East Coast Casting Company began trading in 1969, from premises in Melton Constable, Norfolk, producing sand castings in various non-ferrous metals. The firm was headed by Wilfred Henry Isbill, ( formerly of Blandy Isbill Foundry in Slough ), assisted by his two sons, Michael & Edward.
- East Coast Casting Co Ltd Foundry Norwich
East Coast Casting Foundry Norwich.
Business In the Foundry 1948 was good and the company moved to premises in Shipdham, Norfolk in the early 1970s. Following the death of Wilfred Isbill, and the departure of Edward due to ill health, Michael was joined by Barry Sutton & Adrian Bennett, and the firm was incorporated as a Limited Company in 1980.
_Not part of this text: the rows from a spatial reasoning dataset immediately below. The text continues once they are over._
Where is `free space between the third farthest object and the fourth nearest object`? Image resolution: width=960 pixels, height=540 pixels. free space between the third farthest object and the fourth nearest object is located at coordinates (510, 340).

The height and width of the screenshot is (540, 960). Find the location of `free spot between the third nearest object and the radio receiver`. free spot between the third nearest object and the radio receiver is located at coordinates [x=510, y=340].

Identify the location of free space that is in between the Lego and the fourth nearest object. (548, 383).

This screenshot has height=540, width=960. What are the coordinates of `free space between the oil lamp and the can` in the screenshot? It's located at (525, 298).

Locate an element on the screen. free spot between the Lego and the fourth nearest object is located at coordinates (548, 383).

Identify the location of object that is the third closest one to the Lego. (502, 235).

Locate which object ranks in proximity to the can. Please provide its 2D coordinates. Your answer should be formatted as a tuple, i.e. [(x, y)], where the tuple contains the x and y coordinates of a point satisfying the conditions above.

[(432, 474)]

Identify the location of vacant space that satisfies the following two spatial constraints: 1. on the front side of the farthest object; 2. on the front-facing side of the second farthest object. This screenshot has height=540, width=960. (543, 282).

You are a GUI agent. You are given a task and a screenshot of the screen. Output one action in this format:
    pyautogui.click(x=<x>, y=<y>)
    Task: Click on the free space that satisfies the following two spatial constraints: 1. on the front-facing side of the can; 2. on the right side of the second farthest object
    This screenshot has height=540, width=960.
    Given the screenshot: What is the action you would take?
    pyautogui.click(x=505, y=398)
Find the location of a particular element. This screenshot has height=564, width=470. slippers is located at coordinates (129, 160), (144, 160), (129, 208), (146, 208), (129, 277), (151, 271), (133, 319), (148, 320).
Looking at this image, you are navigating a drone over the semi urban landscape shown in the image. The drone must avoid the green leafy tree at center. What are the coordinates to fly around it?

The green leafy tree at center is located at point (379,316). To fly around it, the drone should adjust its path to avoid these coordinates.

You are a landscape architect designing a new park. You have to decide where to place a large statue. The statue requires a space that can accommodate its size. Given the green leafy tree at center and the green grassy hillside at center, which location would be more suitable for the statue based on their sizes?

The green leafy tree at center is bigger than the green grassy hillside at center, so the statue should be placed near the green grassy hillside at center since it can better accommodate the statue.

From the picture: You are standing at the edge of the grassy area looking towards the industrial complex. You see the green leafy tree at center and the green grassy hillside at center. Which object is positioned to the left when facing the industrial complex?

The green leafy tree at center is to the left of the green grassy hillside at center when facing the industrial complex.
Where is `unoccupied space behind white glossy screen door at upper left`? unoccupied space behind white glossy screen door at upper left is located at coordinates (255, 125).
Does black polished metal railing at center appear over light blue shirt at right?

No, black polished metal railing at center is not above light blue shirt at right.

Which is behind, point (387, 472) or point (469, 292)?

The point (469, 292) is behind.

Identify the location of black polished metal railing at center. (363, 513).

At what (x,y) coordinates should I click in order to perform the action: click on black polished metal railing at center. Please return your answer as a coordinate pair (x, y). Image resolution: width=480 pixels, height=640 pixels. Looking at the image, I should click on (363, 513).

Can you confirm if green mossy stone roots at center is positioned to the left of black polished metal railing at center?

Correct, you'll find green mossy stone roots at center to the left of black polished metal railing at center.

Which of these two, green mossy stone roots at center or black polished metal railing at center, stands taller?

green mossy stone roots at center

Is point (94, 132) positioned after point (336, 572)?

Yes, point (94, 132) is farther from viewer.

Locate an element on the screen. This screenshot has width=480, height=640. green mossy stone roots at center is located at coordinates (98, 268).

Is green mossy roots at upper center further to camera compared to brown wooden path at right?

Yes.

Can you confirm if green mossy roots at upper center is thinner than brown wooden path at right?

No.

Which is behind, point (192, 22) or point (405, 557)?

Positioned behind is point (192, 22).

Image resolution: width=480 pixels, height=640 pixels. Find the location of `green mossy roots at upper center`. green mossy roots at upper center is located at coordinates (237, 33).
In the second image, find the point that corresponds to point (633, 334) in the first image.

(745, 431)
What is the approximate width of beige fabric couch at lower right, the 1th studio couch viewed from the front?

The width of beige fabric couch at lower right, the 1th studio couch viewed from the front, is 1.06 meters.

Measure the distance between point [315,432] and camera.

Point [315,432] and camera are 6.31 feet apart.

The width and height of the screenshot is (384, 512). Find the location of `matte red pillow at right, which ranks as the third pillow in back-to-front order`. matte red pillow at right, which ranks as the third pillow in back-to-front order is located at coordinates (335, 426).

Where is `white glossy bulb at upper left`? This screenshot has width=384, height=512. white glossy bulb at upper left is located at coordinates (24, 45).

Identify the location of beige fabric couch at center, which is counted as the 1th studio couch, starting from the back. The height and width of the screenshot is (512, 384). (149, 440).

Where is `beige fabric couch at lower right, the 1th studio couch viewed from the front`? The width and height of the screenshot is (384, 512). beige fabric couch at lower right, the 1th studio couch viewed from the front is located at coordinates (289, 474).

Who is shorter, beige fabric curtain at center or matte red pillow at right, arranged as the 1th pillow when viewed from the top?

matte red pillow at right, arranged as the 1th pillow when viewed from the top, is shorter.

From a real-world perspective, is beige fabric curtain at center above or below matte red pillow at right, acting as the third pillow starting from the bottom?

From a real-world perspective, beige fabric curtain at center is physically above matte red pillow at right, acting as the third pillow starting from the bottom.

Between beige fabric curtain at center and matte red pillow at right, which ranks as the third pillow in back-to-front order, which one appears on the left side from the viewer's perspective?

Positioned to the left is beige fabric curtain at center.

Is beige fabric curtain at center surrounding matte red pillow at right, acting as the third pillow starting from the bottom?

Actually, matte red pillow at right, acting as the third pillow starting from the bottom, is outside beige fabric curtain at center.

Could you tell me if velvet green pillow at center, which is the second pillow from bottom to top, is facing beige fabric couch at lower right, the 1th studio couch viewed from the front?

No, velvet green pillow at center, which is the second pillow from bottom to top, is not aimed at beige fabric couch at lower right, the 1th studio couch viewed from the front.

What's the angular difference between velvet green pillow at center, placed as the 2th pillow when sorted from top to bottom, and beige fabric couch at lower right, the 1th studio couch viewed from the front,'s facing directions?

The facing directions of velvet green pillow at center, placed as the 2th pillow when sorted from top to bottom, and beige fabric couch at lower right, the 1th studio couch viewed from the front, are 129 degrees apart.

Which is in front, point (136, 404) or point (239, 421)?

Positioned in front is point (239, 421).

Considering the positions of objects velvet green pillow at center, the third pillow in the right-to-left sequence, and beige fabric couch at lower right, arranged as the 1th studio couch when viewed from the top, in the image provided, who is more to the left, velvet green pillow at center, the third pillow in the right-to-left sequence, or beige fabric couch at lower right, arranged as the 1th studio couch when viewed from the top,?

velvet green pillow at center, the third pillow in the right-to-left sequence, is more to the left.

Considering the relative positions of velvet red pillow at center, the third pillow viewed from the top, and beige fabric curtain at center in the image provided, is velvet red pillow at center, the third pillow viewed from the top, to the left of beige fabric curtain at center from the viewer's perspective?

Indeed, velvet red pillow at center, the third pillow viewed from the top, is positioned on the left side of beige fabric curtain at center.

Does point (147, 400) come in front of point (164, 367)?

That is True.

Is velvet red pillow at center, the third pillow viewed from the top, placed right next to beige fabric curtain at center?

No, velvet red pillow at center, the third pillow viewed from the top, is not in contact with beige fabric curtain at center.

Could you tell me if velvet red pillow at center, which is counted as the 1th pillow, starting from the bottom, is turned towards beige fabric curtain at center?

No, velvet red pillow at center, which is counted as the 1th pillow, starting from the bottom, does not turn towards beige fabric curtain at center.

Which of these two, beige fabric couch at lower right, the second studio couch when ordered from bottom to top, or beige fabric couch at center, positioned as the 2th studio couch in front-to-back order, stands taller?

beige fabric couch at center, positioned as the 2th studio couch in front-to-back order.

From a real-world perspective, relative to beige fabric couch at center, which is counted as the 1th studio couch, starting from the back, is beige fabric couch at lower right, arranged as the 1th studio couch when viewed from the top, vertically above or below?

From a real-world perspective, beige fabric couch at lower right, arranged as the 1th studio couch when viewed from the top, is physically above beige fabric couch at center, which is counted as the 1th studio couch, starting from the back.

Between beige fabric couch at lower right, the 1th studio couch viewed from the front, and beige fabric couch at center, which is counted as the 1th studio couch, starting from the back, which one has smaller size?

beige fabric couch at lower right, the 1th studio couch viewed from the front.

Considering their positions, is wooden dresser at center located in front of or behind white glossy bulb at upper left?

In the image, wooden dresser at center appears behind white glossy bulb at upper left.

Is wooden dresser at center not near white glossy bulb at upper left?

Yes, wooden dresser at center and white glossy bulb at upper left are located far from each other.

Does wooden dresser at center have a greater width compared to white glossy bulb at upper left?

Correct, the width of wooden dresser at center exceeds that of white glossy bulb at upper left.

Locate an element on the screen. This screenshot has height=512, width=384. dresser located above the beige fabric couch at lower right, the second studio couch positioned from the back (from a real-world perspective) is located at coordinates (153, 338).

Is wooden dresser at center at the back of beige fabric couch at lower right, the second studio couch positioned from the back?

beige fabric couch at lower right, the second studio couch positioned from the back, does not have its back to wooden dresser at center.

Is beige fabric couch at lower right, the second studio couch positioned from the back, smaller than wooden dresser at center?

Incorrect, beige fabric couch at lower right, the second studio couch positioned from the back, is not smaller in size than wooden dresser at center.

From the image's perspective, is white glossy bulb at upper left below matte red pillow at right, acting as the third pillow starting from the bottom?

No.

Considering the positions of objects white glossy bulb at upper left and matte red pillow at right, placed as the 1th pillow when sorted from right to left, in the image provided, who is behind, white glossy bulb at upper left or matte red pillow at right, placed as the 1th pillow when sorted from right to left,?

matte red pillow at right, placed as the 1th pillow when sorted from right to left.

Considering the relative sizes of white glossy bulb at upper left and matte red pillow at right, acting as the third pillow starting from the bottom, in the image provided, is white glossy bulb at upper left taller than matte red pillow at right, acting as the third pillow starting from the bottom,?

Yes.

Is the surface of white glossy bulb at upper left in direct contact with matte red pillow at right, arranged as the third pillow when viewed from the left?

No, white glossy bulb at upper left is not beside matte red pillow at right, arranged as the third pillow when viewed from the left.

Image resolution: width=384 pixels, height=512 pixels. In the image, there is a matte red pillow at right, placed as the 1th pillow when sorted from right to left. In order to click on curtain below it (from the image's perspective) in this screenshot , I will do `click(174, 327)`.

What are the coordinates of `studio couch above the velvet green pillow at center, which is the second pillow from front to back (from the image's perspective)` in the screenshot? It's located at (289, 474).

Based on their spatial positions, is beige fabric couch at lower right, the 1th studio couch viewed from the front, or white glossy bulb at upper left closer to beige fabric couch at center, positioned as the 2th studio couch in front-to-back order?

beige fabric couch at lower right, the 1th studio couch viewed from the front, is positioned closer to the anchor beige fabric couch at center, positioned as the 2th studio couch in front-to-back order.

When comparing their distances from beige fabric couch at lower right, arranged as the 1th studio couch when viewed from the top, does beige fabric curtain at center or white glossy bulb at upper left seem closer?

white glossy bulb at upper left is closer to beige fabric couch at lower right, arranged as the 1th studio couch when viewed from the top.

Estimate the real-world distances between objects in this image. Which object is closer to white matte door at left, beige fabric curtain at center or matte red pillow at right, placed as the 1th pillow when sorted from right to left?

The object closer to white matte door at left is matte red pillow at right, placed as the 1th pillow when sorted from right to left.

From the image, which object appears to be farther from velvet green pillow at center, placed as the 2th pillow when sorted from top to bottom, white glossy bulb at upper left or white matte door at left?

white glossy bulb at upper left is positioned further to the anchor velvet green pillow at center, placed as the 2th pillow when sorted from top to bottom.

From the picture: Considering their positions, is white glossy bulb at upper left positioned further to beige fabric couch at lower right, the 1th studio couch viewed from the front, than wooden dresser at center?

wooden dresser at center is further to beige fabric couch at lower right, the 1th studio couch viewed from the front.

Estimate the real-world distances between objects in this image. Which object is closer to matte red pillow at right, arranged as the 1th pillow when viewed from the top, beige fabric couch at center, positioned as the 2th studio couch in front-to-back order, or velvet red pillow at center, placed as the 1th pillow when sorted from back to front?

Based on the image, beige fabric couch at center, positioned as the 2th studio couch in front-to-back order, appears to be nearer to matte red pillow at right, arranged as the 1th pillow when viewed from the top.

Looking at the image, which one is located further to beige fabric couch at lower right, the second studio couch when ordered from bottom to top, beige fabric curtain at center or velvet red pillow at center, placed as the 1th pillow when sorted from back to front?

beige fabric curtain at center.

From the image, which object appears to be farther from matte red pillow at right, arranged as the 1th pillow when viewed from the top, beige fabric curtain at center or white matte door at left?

The eighties was a difficult period for British manufacturing, and during that time many foundries up & down the country were closing. Thankfully, due to efficient organisation & the advantage of a wide customer base, East Coast Casting Co was able to survive, even to flourish. In 1983 the company absorbed a small pattern shop & non-ferrous foundry based in Suffolk, run at that time by Jim Thackeray, who is now works manager at ECC.
A major change came in 1985, when the company moved to it’s current location.
The history of the Carbrooke site is long and varied, having been in industrial use for a continuous period of around 200 years. The original business, started and developed by the Page & Hunton families, was firstly a blacksmith’s forge, and later, also a foundry. Page Hunton Foundry Ltd was still producing iron castings, mainly for agricultural use, until it’s unfortunate demise in 1984/5, when the business was placed in receivership. East Coast Casting Co Ltd then purchased the business and premises from the receiver. The former manager of Page Hunton, Mike Wynne, joined the board of ECC at this time, and the production staff were also retained. Although many years have now passed, one of the original employees has only recently retired, having worked at the site for 50 years, and another is still with us today.
This take-over gave ECC, for the first time, the ability to offer both ferrous and non-ferrous castings, including pattern-making facilities, and this has proved to be a vital selling point in the modern business environment.
Trading continued strongly throughout the nineties and the company enjoyed steady growth, including considerable expansion and modernisation of the Carbrooke site. In the 21st century however, the foundry industry is now shrinking again, along with it’s customer base, and ECC Ltd is managing, as in the past, to ride out the storm and adapt to changing markets.
In August 2000, Mike Wynne retired through ill health, and sadly died the following May.Barry Sutton retired as a director in December 2004, although he still retains an interest in the company. In 2005, Barry’s son, Nick, was appointed to the board, together with the third generation of the Isbill family, Mike’s son Chris. Following Adrian Bennett’s retirement in January 2006, the company is now left with only one original member, Mike Isbill.
We now look forward to a period of stability and hopefully many more years of production on this site, offering a wide choice and high level of service to our customers, both old and new.